94. Binary Tree Inorder Traversal
Given a binary tree, return the inorder traversal of its nodes' values.
Example:
Input: [1,null,2,3]
1
\
2
/
3
Output: [1,3,2]
Follow up: Recursive solution is trivial, could you do it iteratively?
Solution
Iterative solution:
node = root
stack = []
ans = []
while node or stack:
if node:
stack.append(node)
node = node.left
else:
node = stack.pop()
ans.append(node.val)
node = node.right
return ans
238. Product of Array Except Self
Given an array nums of n integers where n > 1, return an array output such that output[i] is equal to the product of all the elements of nums except nums[i].
Example:
Input: [1,2,3,4]
Output: [24,12,8,6]
Note: Please solve it without division and in O(n).
Follow up:
Could you solve it with constant space complexity? (The output array does not count as extra space for the purpose of space complexity analysis.)
Solution
An awesome solution from disscuss area)
def productExceptSelf(self, nums: List[int]) -> List[int]:
'''108 ms 20.7 MB'''
ans = [0] * len(nums)
# forward pass
p = 1
for x in range(len(nums)):
ans[x] = p
p *= nums[x]
# backward pass
p = 1
for x in reversed(range(len(nums))):
ans[x] *= p
p *= nums[x]
return ans
forward pass: multiply the nums before it; backward pass: multiply the nums after it
206. Reverse Linked List
Reverse a singly linked list.
Example:
Input: 1->2->3->4->5->NULL
Output: 5->4->3->2->1->NULL
Follow up:
A linked list can be reversed either iteratively or recursively. Could you implement both?
Solution
- iteratively
p, q = None, head
while q:
n = q.next
q.next = p
p, q = q, n
return p
- recursively
if not head or not head.next: return head
p = self.reverseList(head.next)
head.next.next = head
head.next = None
return p
review
- Why I Love Golang - Sagi Serge Nadir - medium
- [Markdown] Why I Love Golang - Sagi Serge Nadir - medium
tip
In Python row[~i] means row[-i-1] or row[len(row) - 1 - i], that is i-th value of the row, counting from the right.
share
- [ASPLOS'15] Supporting superpages in non-contiguous physical memory
Superpages are critical for workloads with large memory footprints. Traditional 2MB superpages are not suitable for memory with retired pages, because a superpage must be mapped to large contiguous physical memory.

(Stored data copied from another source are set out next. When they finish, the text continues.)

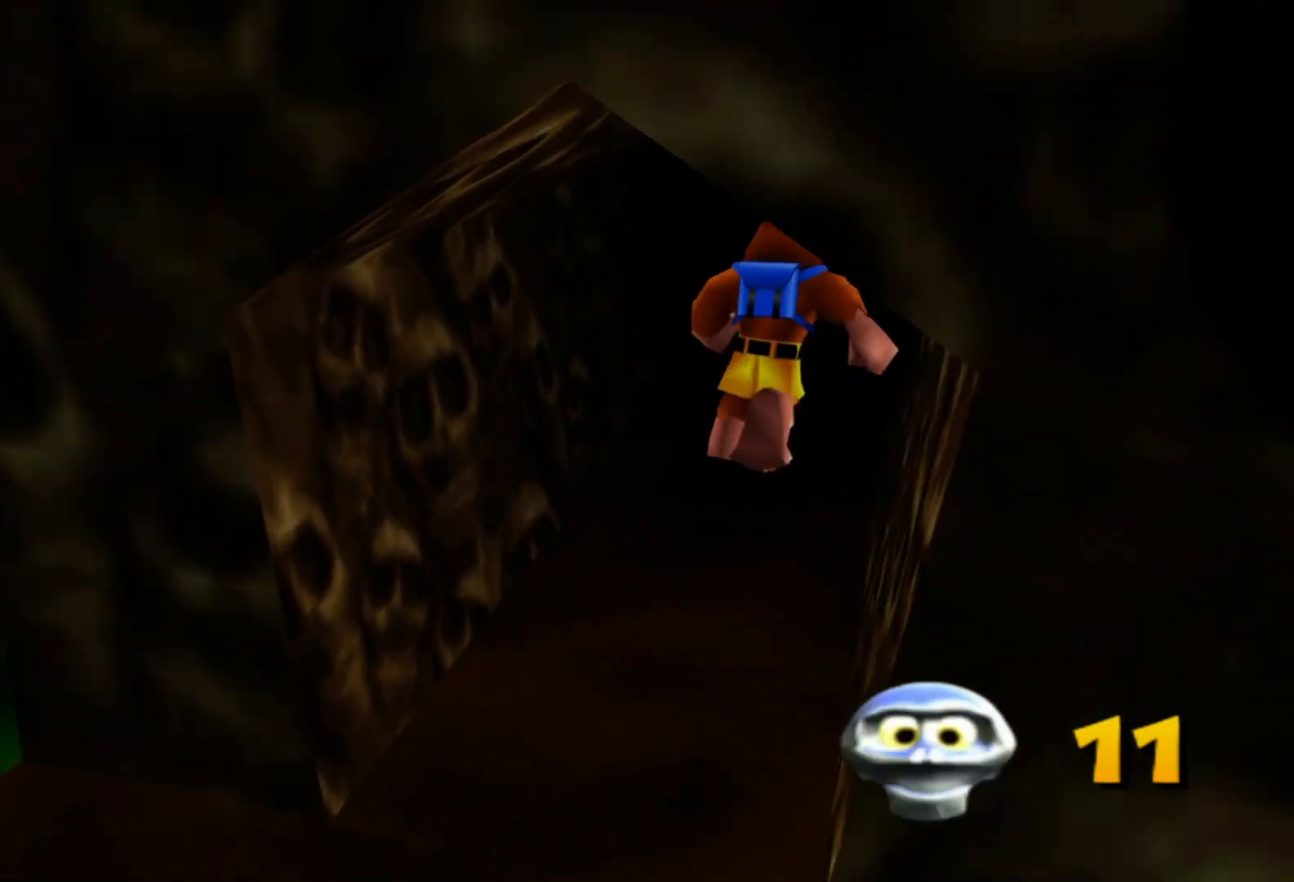
{"buttons": [], "left_stick": "center", "right_stick": "center", "events": [[383, "left_stick", "center"]]}
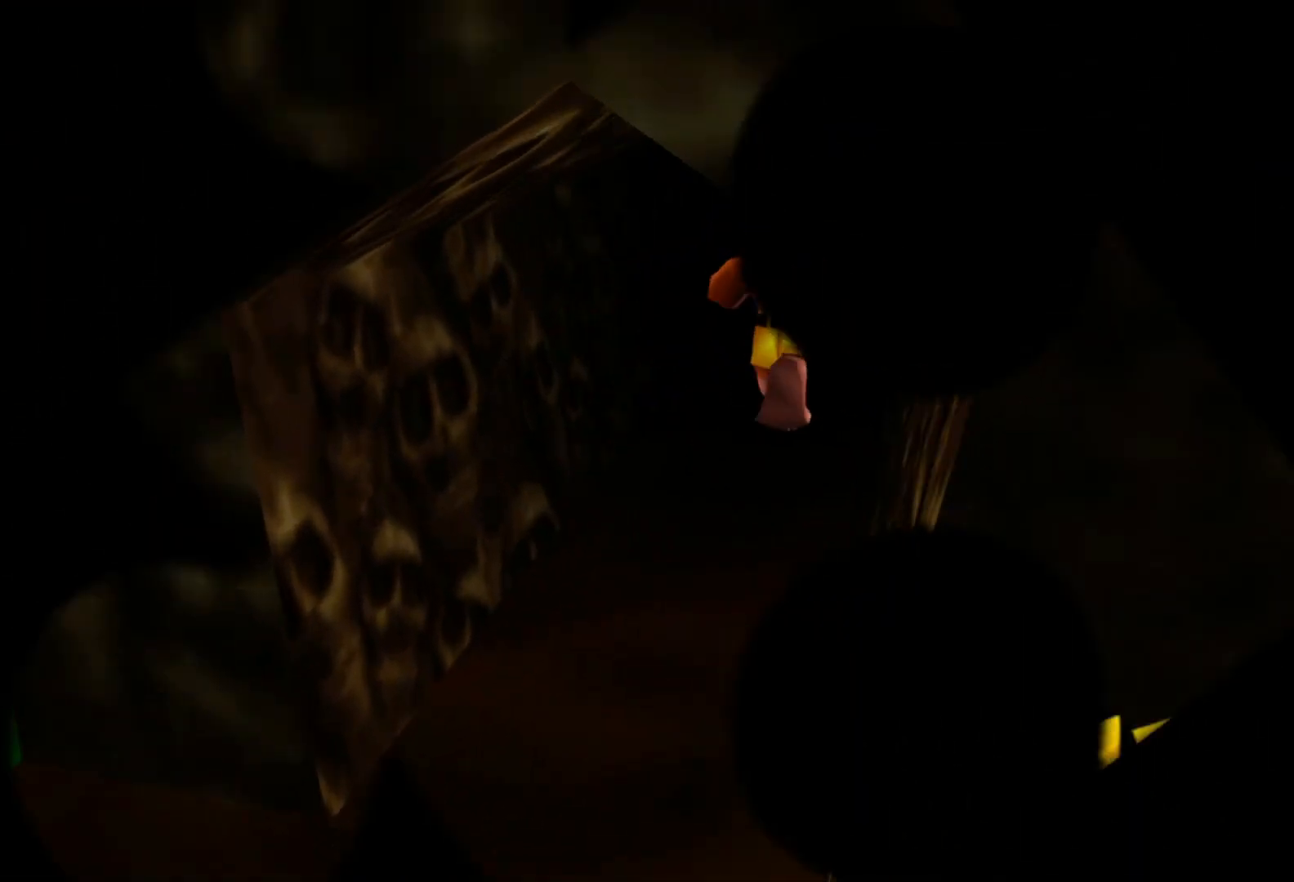
{"buttons": [], "left_stick": "center", "right_stick": "center", "events": []}
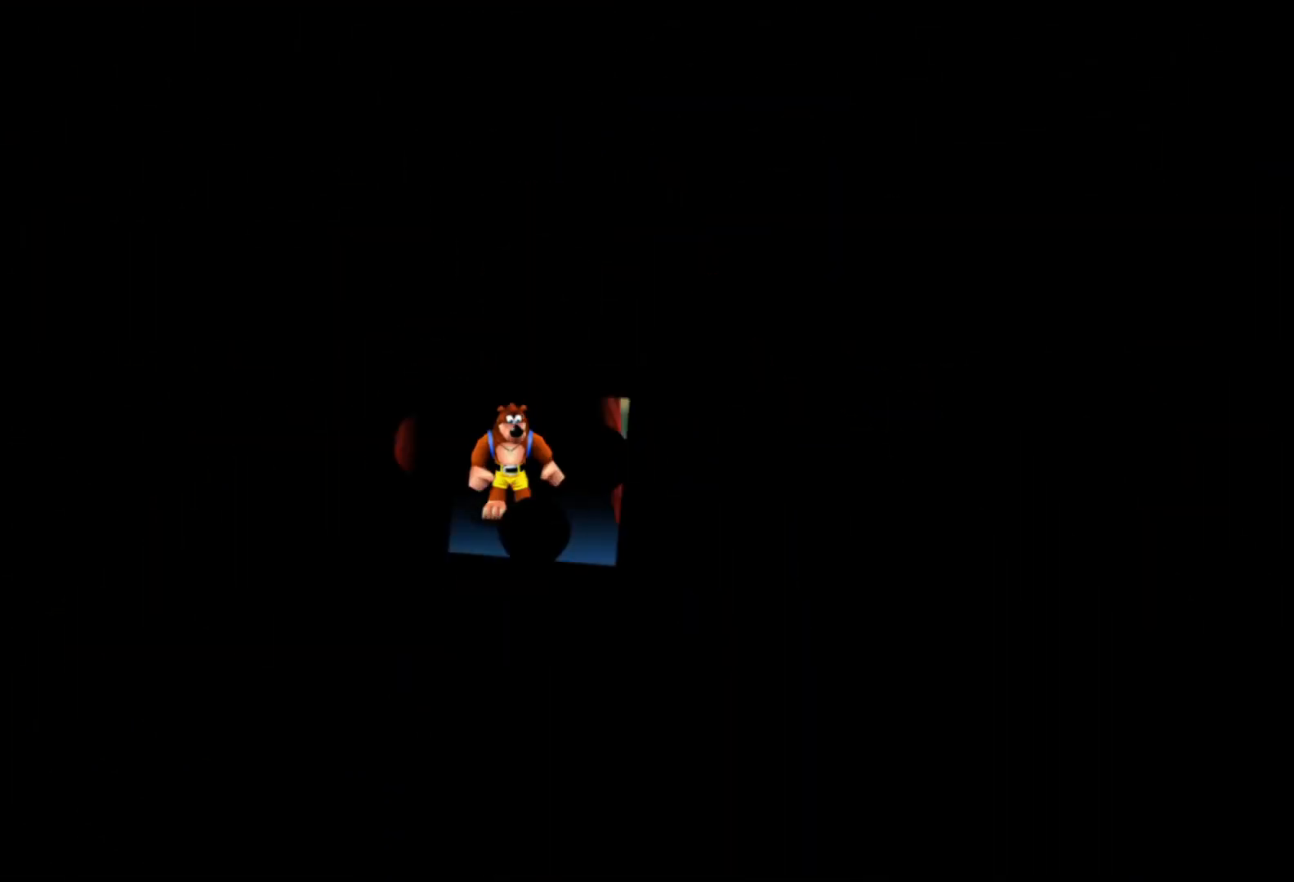
{"buttons": [], "left_stick": "down", "right_stick": "center", "events": [[233, "left_stick", "down"]]}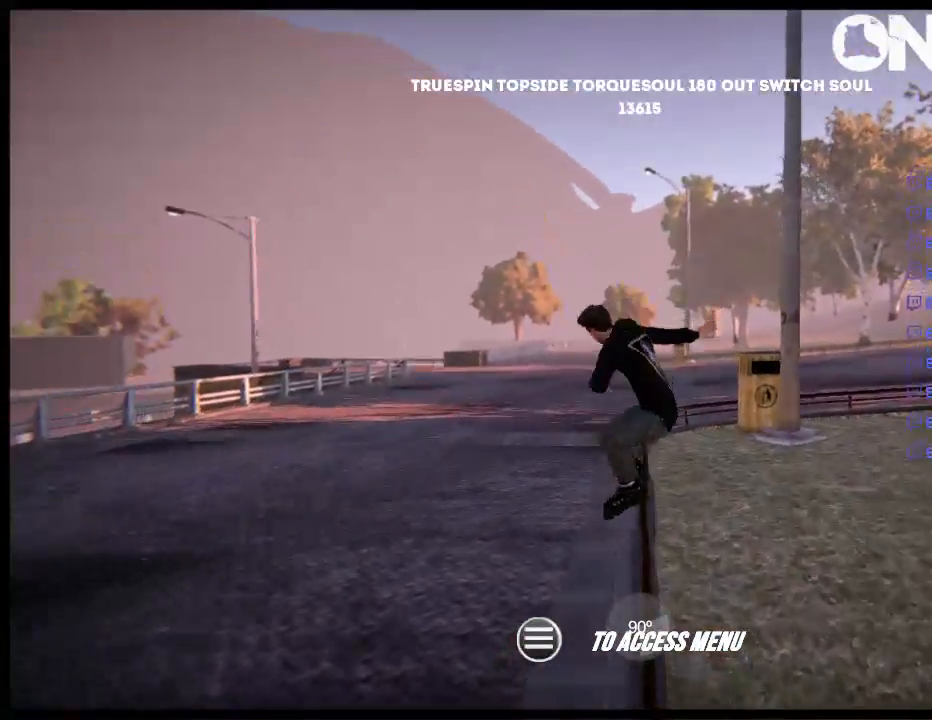
Gameplay with a controller (Xbox layout); each line is a JSON object with the inputs held at the frame after it. "events" lists button and stick changes between this image and that frame as [ms after this image, input, new state], when the widget could be followed in between. Not read: L1 L3 R3.
{"buttons": [], "left_stick": "up-right", "right_stick": "up", "events": [[50, "left_stick", "center"], [50, "right_stick", "center"], [117, "R2", "down"], [133, "right_stick", "up"], [217, "R2", "up"], [217, "left_stick", "up-right"]]}
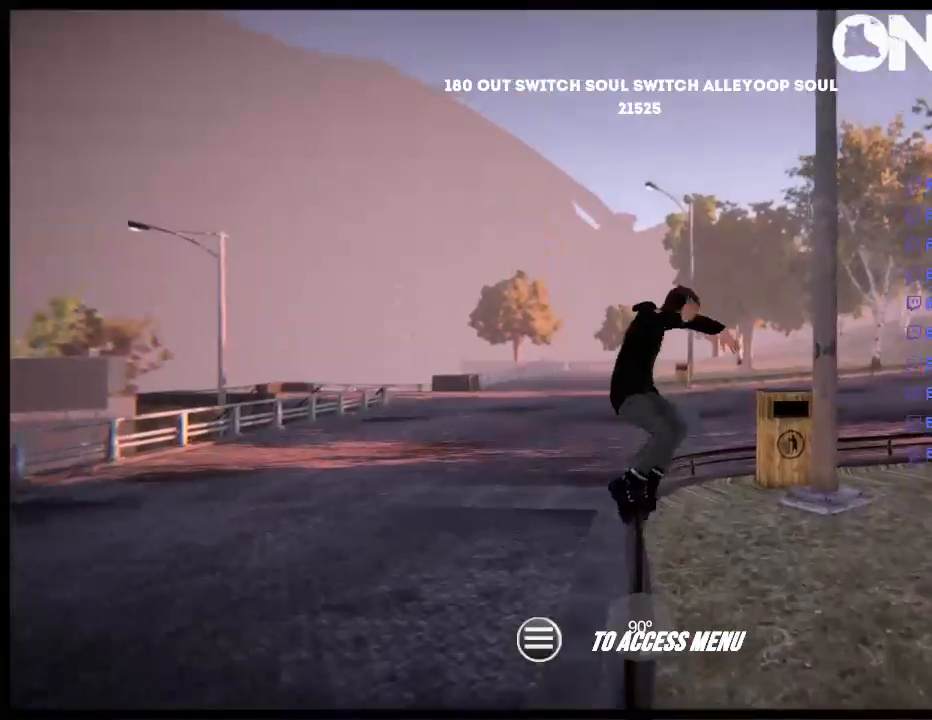
{"buttons": [], "left_stick": "center", "right_stick": "up", "events": [[367, "left_stick", "center"], [367, "right_stick", "center"], [433, "R2", "down"], [467, "right_stick", "up"], [500, "R2", "up"]]}
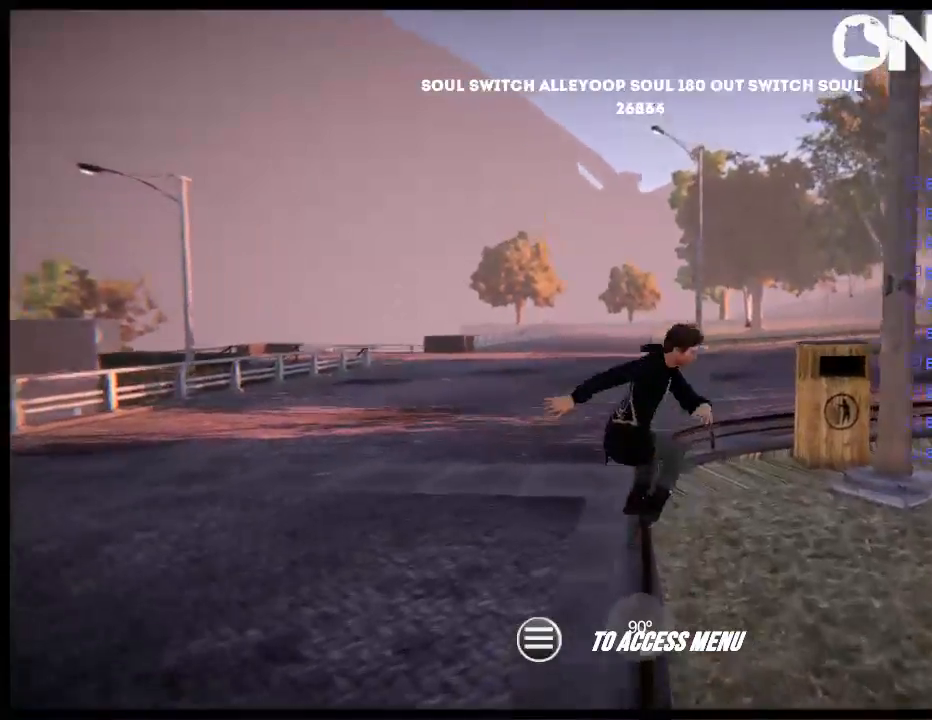
{"buttons": [], "left_stick": "up-right", "right_stick": "up", "events": [[67, "left_stick", "up-right"]]}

This paper proposes gaptolerant sequential mapping (GTSM) to allow mapping a superpage to memory with retired pages. The authors propose GT-PDE which has a block selection bitmap to support GTSM. The authors also proposes P-GT-PDE, a variant of GT-PDE, which can reduce the size of the page table by 50%.
The evaluation shows that the performance of GT-PDE and P-GT-PDE is close to the ideal 2MB superpaging (i.e., with no retired pages). For large-footprint workloads, the 4MB-page GT-PDE achieves 96.8% of traditional 2MB superpaging, while tolerating memory faults.